◆ EXERCISE MATERIAL
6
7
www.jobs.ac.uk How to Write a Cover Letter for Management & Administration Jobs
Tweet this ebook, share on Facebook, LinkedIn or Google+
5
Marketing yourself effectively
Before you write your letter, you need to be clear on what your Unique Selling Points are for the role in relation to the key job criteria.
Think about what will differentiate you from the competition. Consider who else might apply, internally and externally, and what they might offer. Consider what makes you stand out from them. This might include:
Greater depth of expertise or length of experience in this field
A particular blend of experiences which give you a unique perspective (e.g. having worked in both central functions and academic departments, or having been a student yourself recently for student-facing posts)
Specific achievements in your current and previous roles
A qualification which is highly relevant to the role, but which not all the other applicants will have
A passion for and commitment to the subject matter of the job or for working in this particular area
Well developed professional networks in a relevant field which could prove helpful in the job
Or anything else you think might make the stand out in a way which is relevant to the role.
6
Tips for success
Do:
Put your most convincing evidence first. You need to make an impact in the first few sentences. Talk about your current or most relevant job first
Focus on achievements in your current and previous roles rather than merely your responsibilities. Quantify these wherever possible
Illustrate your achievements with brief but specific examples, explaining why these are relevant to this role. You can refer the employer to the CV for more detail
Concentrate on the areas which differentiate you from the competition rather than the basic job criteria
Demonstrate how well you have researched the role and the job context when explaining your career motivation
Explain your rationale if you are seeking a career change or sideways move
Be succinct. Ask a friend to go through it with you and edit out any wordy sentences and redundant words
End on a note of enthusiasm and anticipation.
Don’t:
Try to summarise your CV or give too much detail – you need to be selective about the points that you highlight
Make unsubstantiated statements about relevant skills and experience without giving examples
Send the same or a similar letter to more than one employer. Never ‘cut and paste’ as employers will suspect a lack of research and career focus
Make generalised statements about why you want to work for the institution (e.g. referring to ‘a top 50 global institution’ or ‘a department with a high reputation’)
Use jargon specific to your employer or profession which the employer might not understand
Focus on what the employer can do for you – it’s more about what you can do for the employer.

◆ DIRECTIONS
Pull every line with the string "career" from the data above.

◆ THE ANSWER
Demonstrate how well you have researched the role and the job context when explaining your career motivation
Explain your rationale if you are seeking a career change or sideways move
Send the same or a similar letter to more than one employer. Never ‘cut and paste’ as employers will suspect a lack of research and career focus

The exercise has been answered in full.